À produire: Recopiez sans rien modifier le passage de l'entretien qui va de « Ce serait une » jusqu'à « servi de leçon. ».

Texte présenté:
On parle souvent de passation de pouvoir entre Francis Mourey et vous. Êtes-vous de cet avis ?
Je dirai ça en fin de saison. On ne pourra en parler que si j’ai gagné la Coupe de France, le Championnat de France et que je reste numéro un français au classement UCI. Mais je suis loin d’avoir gagné tout ce que Francis a pu gagner au cours des douze dernières années. Je le répète, je n’ai que 22 ans, je trace ma route tout doucement.

Cela veut-il dire que sans titre national, vous ne serez pas satisfait de votre saison ?
Ce serait une réelle déception, c’est certain. Mais ma saison ne serait pas ratée pour autant. J’ai remporté sept cross UCI. Je suis bien parti pour remporter la Coupe de France, même si on n’est jamais à l’abri d’une maladie ou d’un problème. Un Championnat de France, c’est une course d’un jour, il y a des choses que l’on ne contrôle pas. Je n’aurai de toute façon pas tout perdu. Mais une victoire au Championnat de France peut tout effacer. Je veux dire par là qu’il suffit parfois de gagner une course pour que la saison soit jugée réussie. Je vais tout faire pour être au top de ma forme le jour J. J’ai su gagner des Championnats par le passé, j’espère que ce sera le cas en janvier prochain. Une chose est certaine, le scénario du dernier Championnat de France ne sera pas répété. Il m’a servi de leçon.

Données extraites:
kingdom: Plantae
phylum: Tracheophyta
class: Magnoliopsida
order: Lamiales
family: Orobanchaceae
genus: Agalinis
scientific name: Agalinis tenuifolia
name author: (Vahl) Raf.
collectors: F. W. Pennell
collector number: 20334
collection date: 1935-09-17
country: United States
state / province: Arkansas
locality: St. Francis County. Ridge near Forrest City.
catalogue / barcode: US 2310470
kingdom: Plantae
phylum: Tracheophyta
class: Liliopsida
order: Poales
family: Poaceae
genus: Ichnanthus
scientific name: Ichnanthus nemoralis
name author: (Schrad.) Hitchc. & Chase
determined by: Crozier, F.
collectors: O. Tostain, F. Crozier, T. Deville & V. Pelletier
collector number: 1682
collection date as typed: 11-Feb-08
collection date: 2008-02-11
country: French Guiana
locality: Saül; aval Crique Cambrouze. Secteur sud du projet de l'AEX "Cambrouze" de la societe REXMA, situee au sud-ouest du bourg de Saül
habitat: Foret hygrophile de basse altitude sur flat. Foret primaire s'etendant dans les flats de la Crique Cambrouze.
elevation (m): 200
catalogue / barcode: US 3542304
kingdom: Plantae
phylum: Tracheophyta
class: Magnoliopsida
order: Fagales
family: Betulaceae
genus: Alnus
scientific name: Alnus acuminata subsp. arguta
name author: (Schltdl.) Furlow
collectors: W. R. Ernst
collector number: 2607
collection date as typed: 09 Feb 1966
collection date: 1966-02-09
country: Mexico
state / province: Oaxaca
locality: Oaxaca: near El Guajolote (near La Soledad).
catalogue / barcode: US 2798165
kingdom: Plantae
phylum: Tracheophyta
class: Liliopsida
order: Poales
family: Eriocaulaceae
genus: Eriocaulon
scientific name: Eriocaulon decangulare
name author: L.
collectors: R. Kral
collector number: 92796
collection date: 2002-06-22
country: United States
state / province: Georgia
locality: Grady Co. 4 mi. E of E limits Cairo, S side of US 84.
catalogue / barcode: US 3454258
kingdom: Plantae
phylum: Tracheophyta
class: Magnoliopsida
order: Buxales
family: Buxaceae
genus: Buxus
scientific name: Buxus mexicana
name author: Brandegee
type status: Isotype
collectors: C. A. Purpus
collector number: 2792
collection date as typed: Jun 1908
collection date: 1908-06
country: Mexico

Résultat de l'exercice:
Ce serait une réelle déception, c’est certain. Mais ma saison ne serait pas ratée pour autant. J’ai remporté sept cross UCI. Je suis bien parti pour remporter la Coupe de France, même si on n’est jamais à l’abri d’une maladie ou d’un problème. Un Championnat de France, c’est une course d’un jour, il y a des choses que l’on ne contrôle pas. Je n’aurai de toute façon pas tout perdu. Mais une victoire au Championnat de France peut tout effacer. Je veux dire par là qu’il suffit parfois de gagner une course pour que la saison soit jugée réussie. Je vais tout faire pour être au top de ma forme le jour J. J’ai su gagner des Championnats par le passé, j’espère que ce sera le cas en janvier prochain. Une chose est certaine, le scénario du dernier Championnat de France ne sera pas répété. Il m’a servi de leçon.